Tasarım olarak, 20 yıllık bir ömürle projelendirilen ömrü sonunda kalıcı bir değere sahip olan esnek üstyapılar, bakım onarım ve takviye işlemleri ile gerçekte sonsuza kadar kullanılabilecek bir üstyapı tipidir. 21. yüzyılda, hızla artan trafik hacmi ve yükleri karşısında dünya asfalt endüstrisi 50–100 yıl kullanılabilecek kalıcı esnek üstyapıları hedeflemiştir. Bu amaçla özellikle ABD’de 20 yıllık periyotlarla yüzey kaplaması yenilenerek, 50 yıldan daha uzun süre hizmet verecek tamamı bitümlü tabakalardan oluşan kalıcı üstyapıların kullanımının yaygınlaştırılmasına çalışılmaktadır. Bu tip üstyapıların bakımı, kalıcı bir yapı olan binanın zamanla boyanması veya çatısının aktarılması gibi bir işlem olacak ve hala sağlam ve fonksiyonundan bir şey kaybetmeyen esnek üstyapı yıllarca gelecek nesillere hizmet verebilecektir [1].

Bu çalışmanın amacı; esnek üstyapılarda oluşan bozulma türlerinin, bakım onarım faaliyetlerinin ortaya konulmasıdır.

(26)
(27)

2.KARAYOLU

2.1 Karayolu Tanımı

Karayolu; her türlü taşıt ve yayanın güvenli ulaşımı için belirli standartlara göre yapılmış ve belirli standartlara göre işaretlenmiş kamu yararına açık arazi kesimleridir [3].

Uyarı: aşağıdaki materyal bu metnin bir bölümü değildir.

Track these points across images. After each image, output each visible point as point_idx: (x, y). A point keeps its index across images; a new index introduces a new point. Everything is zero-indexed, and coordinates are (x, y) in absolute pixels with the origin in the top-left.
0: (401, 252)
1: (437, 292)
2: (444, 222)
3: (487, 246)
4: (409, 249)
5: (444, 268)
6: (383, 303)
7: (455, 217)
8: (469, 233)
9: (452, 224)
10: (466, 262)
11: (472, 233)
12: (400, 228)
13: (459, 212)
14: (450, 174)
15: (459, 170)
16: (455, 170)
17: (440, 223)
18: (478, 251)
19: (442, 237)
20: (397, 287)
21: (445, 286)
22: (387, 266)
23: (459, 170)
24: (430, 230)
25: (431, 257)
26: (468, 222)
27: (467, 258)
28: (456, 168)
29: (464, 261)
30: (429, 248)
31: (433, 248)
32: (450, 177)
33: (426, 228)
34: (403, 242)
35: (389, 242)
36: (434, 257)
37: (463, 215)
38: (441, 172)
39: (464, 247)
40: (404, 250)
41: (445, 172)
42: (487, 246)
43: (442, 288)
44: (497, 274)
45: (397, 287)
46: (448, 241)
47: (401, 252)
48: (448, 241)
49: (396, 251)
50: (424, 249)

Karayolları bir arazi kullanış biçimidir. Özellikle yüksek standartlı karayolu ulaşım bağlantılarının kullanılmasından doğacak yüklenmelere karşı çevrenin duyarlılık kapasitesinin bilinmesine gerek vardır. Yeryüzünün binlerce yılda kazandığı temel arazi formunun en hızlı biçimde ve uzun mesafede değiştirildiği tek alan karayollarıdır.

2.2 Karayollarının Tarihçesi ve Gelişimi

Yollara duyulan ihtiyaç 5000 yıl önce eski Filistin’deki Samiriye ‘de tekerleğin bulunmasıyla ortaya çıkmıştır (M.Ö. 3000).

Aşağıda dünyanın değişik yerlerinde yapılmış olan ilk yollar konusunda özet bilgi verilmiştir [4].

2.2.1 Dünyada karayollarının gelişimi

Çin Uygarlığı; bilinen en eski yollardan birisi olan ünlü İpek Yolu’nun M.Ö.2600 yıllarına kadar uzanan bir geçmişi vardır.

Britanya M.Ö. 2500; Britanya’ da yan yana sıralanan ağaç kütüklerinden oluşan bir yol keşfedilmiştir. Bu yol Somerset ve Glanstonbury arasındaki bataklık arazinin geçilmesinde uygulanmıştır.

(28)

Avrupa; Avrupa’nın düşük kotlu bazı kesimlerinde Britanya’daki gibi ağaç kütüklerinden oluşan yollar bulunmuştur. İsviçre Lakeside’ daki köyler ve Macaristan’daki Pangola bataklıkları’ nın karşısında da aynı türden yollara ait bulgulara rastlanmıştır.

Mezopotamya; yapılan araştırmalarda M.Ö. 1100 yıllarında Asur askerlerinin kuzey Mezopotamya dağlarında yeni bir yol inşa etmiş oldukları görülmüş, Ninova ve Babil’de bitüm ve tuğlayla kaplanmış yollar bulunmuştur.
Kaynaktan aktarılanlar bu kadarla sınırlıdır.